The following table presents the preliminary fair value determination of the assets acquired and liabilities assumed in the Mayo Healthcare acquisition.
 
(Dollars in thousands)
Assets
 
Current assets
$
10,393

Property, plant and equipment
306

Customer lists intangible asset
9,335

Goodwill
15,986

Total assets acquired
36,020

Liabilities
 
Current liabilities
4,685

Deferred tax liabilities
2,800

Liabilities assumed
7,485

Net assets acquired
$
28,535


 
The Company is continuing to evaluate the Mayo Healthcare acquisition. Further adjustments to the fair value determination may be necessary as a result of the Company’s assessment of additional information related to the fair values of assets acquired and liabilities assumed, primarily with respect to deferred tax assets and liabilities and goodwill.
Among the acquired assets, customer lists have a useful life of 10 years.

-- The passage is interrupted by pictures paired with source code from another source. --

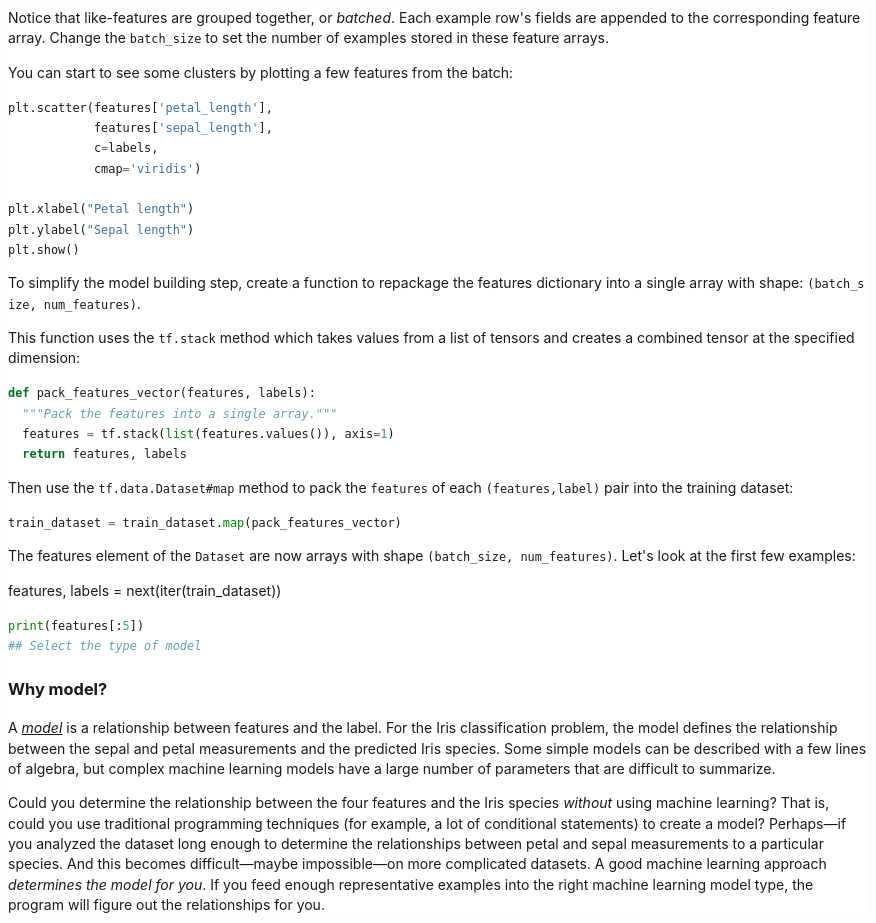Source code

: Notice that like-features are grouped together, or *batched*. Each example row's fields are appended to the corresponding feature array.
Change the `batch_size` to set the number of examples stored in these feature arrays.

You can start to see some clusters by plotting a few features from the batch:

```Python
plt.scatter(features['petal_length'],
            features['sepal_length'],
            c=labels,
            cmap='viridis')

plt.xlabel("Petal length")
plt.ylabel("Sepal length")
plt.show()
```

To simplify the model building step, create a function to repackage the features dictionary into a single array with shape: `(batch_size, num_features)`.

This function uses the `tf.stack` method which takes values from a list of tensors and creates a combined tensor at the specified dimension:

```Python
def pack_features_vector(features, labels):
  """Pack the features into a single array."""
  features = tf.stack(list(features.values()), axis=1)
  return features, labels
```

Then use the `tf.data.Dataset#map` method to pack the `features` of each `(features,label)` pair into the training dataset:

```Python
train_dataset = train_dataset.map(pack_features_vector)
```

The features element of the `Dataset` are now arrays with shape `(batch_size, num_features)`. Let's look at the first few examples:

features, labels = next(iter(train_dataset))

```Python
print(features[:5])
## Select the type of model
```


### Why model?
A *[model](https://developers.google.com/machine-learning/crash-course/glossary#model)* is a relationship between features and the label.
For the Iris classification problem, the model defines the relationship between the sepal and petal measurements and the predicted Iris species.
Some simple models can be described with a few lines of algebra, but complex machine learning models have a large number of parameters that are difficult to summarize.

Could you determine the relationship between the four features and the Iris species *without* using machine learning?  That is, could you use traditional programming techniques (for example, a lot of conditional statements) to create a model? 
Perhaps—if you analyzed the dataset long enough to determine the relationships between petal and sepal measurements to a particular species. And this becomes difficult—maybe impossible—on more complicated datasets.
A good machine learning approach *determines the model for you*. If you feed enough representative examples into the right machine learning model type, the program will figure out the relationships for you.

The goodwill resulting from the acquisition primarily reflects the synergies expected to be realized from integration of the acquired business. Goodwill and the increase in carrying value resulting from the step-up in basis of the intangible assets in connection with stock acquisitions such as the Mayo Healthcare acquisition are not deductible for tax purposes.
The Company made the following acquisitions during 2013, all of which were accounted for as business combinations:

On December 2, 2013, the Company acquired Vidacare Corporation, (“Vidacare”), a provider of intraosseous, or inside the bone, access devices. This acquisition complements the Company’s vascular access and specialty product portfolios.
On June 11, 2013, the Company acquired the assets of Ultimate Medical Pty. Ltd. and its affiliates (“Ultimate”), a supplier of airway management devices and related products. This acquisition complements the Company’s anesthesia product portfolio.
On June 6, 2013, the Company acquired Eon Surgical, Ltd. (“Eon”), a developer of a minimally invasive microlaparoscopy surgical platform technology designed to enhance a surgeon’s ability to perform scarless surgery while producing better patient outcomes. This technology complements the Company’s surgical product portfolio.
The total fair value of consideration for the 2013 acquisitions was $307.0 million. The results of operations of the acquired businesses and assets are included in the consolidated statements of income from their respective acquisition dates. Pro forma information is not presented as the operations of the acquired businesses are not significant to the overall operations of the Company.